Gary Hirte was the high achieving teen who thought he could get away with murder.
Gary Hirte was a list of accomplishments under his belt before he turned eighteen years old. From being the first Eagle Scout that his town in Wisconsin had produced in twenty years, 4.0 GPA, all conference football player and at the top of his class. Pretty much he could do it all
The victim, Glenn Kopitske was not so fortunate in life and he suffered from BiPolar disorder and was receiving disability checks each month. When his body was found a few days after the murder authorities though he had died from natural causes that is until they say the brain matter leaking from the back of his head.
Gary Hirte would eventually be unable to keep his mouth shut and would confess to a friend that he murdered Glenn Kipitske. Hirte would later tell a new girlfriend the same thing. Eventually the girlfriend would go to the police and agreed to talk to Hirte over the phone in a conversation police would record where Gary admitted to the murder of Glenn Kopitske.
Even though Gary Hirte told his girlfriend that he murdered Glenn Kopitske to see if he could get away with it at trial that changed drastically. His lawyer told the jury that Gary Hirte had a sexual encounter with the victim and afterwards felt so ashamed that he would go back and murder the man.

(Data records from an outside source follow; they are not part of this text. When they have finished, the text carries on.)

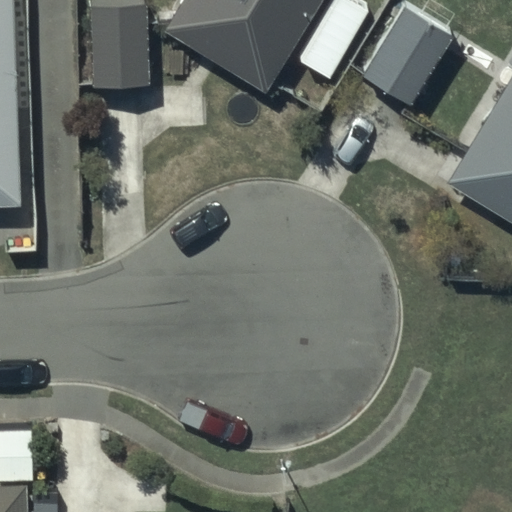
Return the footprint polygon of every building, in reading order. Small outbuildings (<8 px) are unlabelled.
[(0,0),(0,199),(19,199),(10,0),(0,0)] [(145,79),(144,0),(91,0),(92,79),(145,79)] [(317,0),(181,0),(165,26),(263,87),(317,0)] [(454,32),(406,2),(363,70),(411,100),(454,32)] [(511,214),(511,72),(449,177),(511,214)] [(0,511),(28,511),(27,481),(0,481),(0,511)]
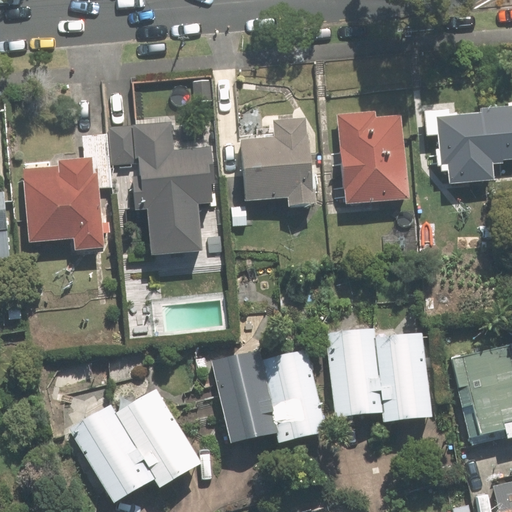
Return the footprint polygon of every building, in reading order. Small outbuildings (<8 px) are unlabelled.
[(479,114),(437,117),(441,165),(447,165),(448,184),(495,180),(494,161),(511,160),(511,108),(479,110),(479,114)] [(340,116),(346,204),(409,200),(403,115),(377,117),(377,113),(340,116)] [(241,140),(245,201),(288,198),(289,204),(314,203),(308,118),(273,121),(275,138),(241,140)] [(208,148),(174,151),(171,121),(132,125),(135,161),(139,161),(144,211),(148,211),(153,257),(203,252),(198,206),(214,204),(208,148)] [(132,125),(109,127),(113,167),(136,165),(135,161),(132,125)] [(23,169),(30,243),(73,239),(74,252),(105,249),(96,158),(58,161),(59,166),(23,169)] [(0,259),(10,259),(3,191),(0,191),(0,259)] [(326,334),(334,419),(384,414),(376,338),(375,329),(326,334)] [(423,333),(376,338),(384,414),(385,422),(431,418),(423,333)] [(454,359),(474,444),(511,434),(511,345),(454,359)] [(308,350),(262,360),(279,434),(281,443),(327,433),(308,350)] [(211,362),(231,445),(279,434),(262,360),(260,351),(211,362)] [(156,390),(117,413),(156,480),(160,487),(200,464),(156,390)] [(70,430),(114,505),(156,480),(117,413),(112,406),(70,430)]
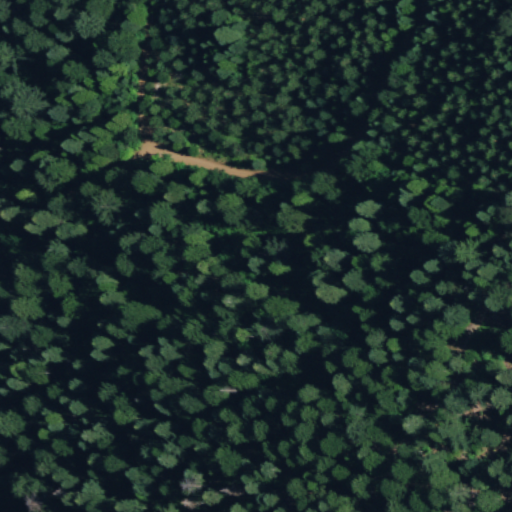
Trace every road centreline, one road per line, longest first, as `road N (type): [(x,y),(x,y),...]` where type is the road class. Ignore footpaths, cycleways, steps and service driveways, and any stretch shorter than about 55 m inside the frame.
road 1 (residential): [(0,252),(59,202),(123,166),(163,156),(288,179),(325,166),(359,136),(424,0)]
road 2 (track): [(146,0),(135,107),(163,156)]
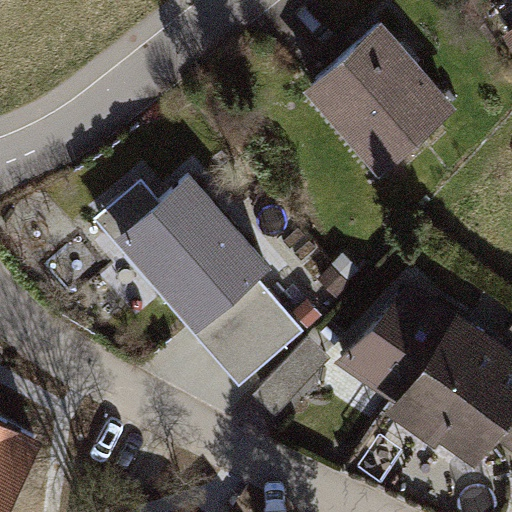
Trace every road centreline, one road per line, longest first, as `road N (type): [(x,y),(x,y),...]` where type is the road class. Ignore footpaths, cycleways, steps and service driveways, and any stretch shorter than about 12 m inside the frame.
road 1 (residential): [(359,511),(93,386),(0,302)]
road 2 (residential): [(233,0),(79,120),(0,160)]
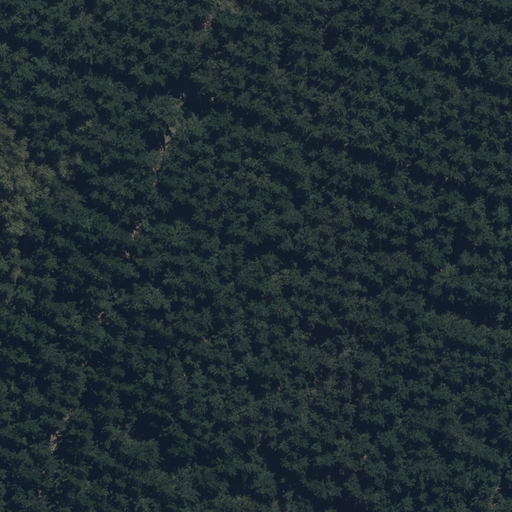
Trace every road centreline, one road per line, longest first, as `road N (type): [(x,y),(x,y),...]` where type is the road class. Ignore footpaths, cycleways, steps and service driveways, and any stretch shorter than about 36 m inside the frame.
road 1 (track): [(39,511),(215,0)]
road 2 (track): [(0,30),(511,203)]
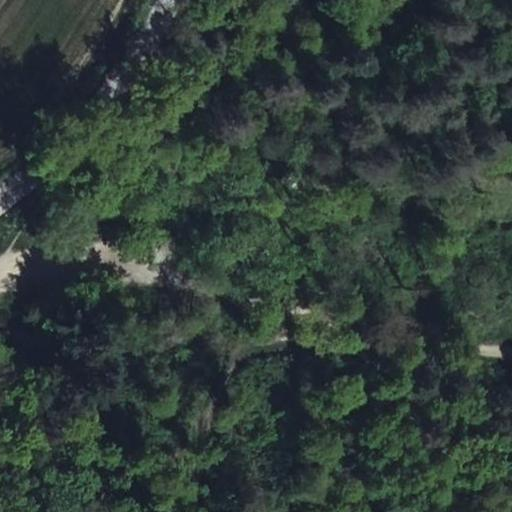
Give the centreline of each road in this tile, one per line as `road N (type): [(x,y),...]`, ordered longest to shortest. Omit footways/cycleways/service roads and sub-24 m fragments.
road 1 (unknown): [(204,0),(122,145),(0,273)]
road 2 (unclassified): [(168,0),(124,82),(0,202)]
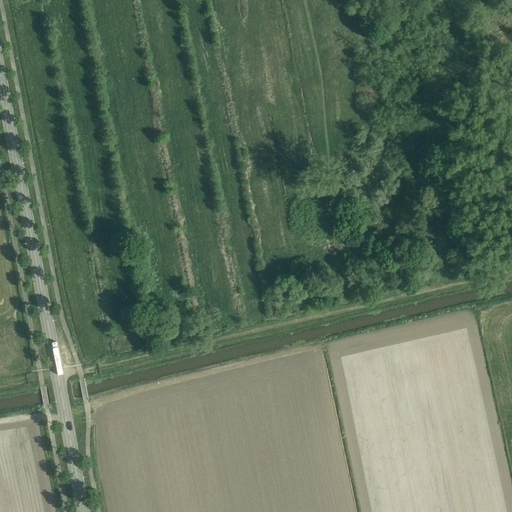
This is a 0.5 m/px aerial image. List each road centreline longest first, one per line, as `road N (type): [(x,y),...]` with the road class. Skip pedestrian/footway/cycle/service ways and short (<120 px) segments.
road 1 (track): [(80,372),(511,270)]
road 2 (tertiary): [(83,511),(0,76)]
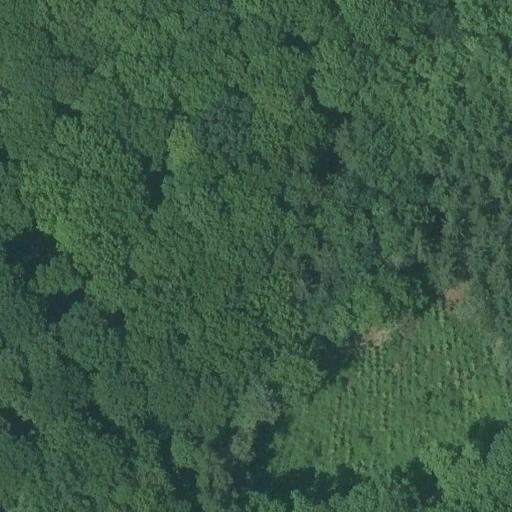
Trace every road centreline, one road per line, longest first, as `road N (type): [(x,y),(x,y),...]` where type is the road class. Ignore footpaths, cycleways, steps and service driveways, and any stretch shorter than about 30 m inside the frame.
road 1 (track): [(178,511),(169,443),(0,151)]
road 2 (track): [(30,511),(169,443)]
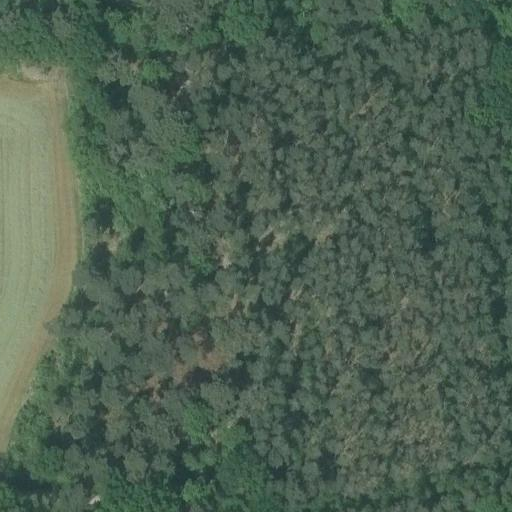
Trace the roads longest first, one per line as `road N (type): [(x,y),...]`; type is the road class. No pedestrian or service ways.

In the end the jury found the teen killer guilty of murder and the judge sentenced him to life in prison
Gary Hirte 2021 Information
DOC #: 00475823
Birth Year: 1986
Height: 6′ 3″ Weight: 316
Hair Color: BROWN
Eye Color: GREEN
Dexterity: RIGHT HANDED
Location: Waupun Correctional Institution
Gary Hirte Other News
A former high school honors student and Eagle Scout was sentenced today to spend at least the next 32 years in prison for what authorities call a cold-blooded thrill killing. But shortly before he was sentenced, the 19-year-old said he “can’t feel guilty” for killing a man in disgust after a homosexual encounter.
“There’s no reason I should be held accountable for this. That’s just the way I feel. I can’t change that,” Gary Hirte told ABC News’ Cynthia McFadden in his first interview about the August 2003 slaying of Glenn Kopitske.
Hirte’s arrest and subsequent murder trial made national headlines because he seemed like such an unlikely suspect. Just 17 years old at the time of the killing, Hirte was a straight-A student and a track, football and wrestling star at his high school in the small town of Weyauwaga, Wis. The victim was a 37-year-old substitute teacher who was found shot and stabbed to death in his own home.
Gary Hirte eventually admitted he killed Kopitske, but asserted that he was out of his mind at the time — driven into a murderous rage after having a homosexual encounter with the older man.
Prosecutors say Gary Hirte committed murder just to see if he could get away with it.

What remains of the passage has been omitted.